▶ EXTRAIT PRÉSENTÉ
La visite révolutionnaire de Kishida en Inde
Le Premier ministre japonais Kishida Fumio, à droite, et le Premier ministre indien Narendra Modi discutent avant leur réunion au niveau de la délégation à New Delhi, Inde, le 20 mars 2023.
Crédit : AP Photo/Manish Swarup
Lors de sa visite en Inde le mois dernier, le Premier ministre japonais Kishida Fumio a réalisé un grand pas en avant dans les relations bilatérales. Il y a trois facteurs en particulier à noter.
Tout d’abord, Kishida a redonné sa motivation à l’Inde. Il l’a fait en annonçant le « Nouveau plan pour un ‘Indo-Pacifique libre et ouvert' » en Inde et en soulignant son importance. L’utilisation de l’Indo-Pacifique visait à l’origine à remplacer « l’Asie-Pacifique » et à inclure l’Inde. C’est pourquoi le prédécesseur de Kishida, Abe Shinzo, qui a été le premier à proposer l’idée, a présenté le concept (ou plutôt sa base dans la « Confluence des deux mers ») au Parlement indien en 2007.

▶ SECTION DES DONNÉES
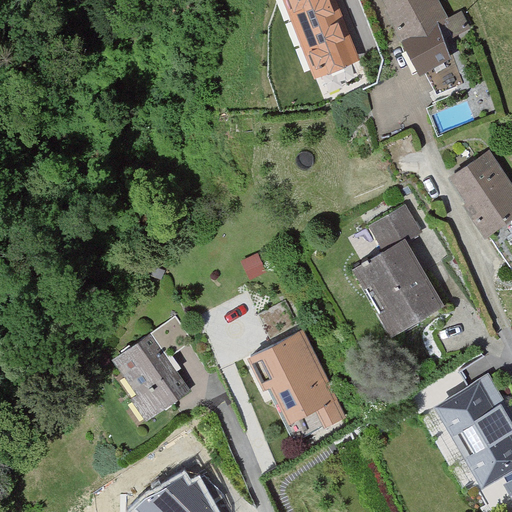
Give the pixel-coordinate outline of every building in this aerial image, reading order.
[(352,63),(331,0),(277,0),(303,79),(352,63)] [(439,0),(382,0),(423,74),(450,59),(445,42),(470,28),(461,11),(449,17),(439,0)] [(511,224),(511,188),(489,155),(456,178),(495,235),(511,224)] [(406,210),(373,228),(387,254),(358,269),(393,334),(444,307),(407,238),(418,232),(406,210)] [(306,333),(255,358),(288,424),(313,411),(324,434),(350,421),(306,333)] [(153,336),(116,359),(151,416),(189,393),(153,336)] [(511,426),(483,378),(435,407),(480,482),(511,463),(511,426)] [(511,465),(495,475),(511,506),(511,465)] [(149,495),(130,511),(213,511),(188,475),(165,490),(149,495)]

▶ DÉTAILS DU PROBLÈME
Recopiez mot pour mot, dans l'extrait sur la visite de Kishida en Inde, le passage qui va de « La visite révolutionnaire » à « 20 mars 2023. ».

▶ SOLUTION DU PROBLÈME
La visite révolutionnaire de Kishida en Inde
Le Premier ministre japonais Kishida Fumio, à droite, et le Premier ministre indien Narendra Modi discutent avant leur réunion au niveau de la délégation à New Delhi, Inde, le 20 mars 2023.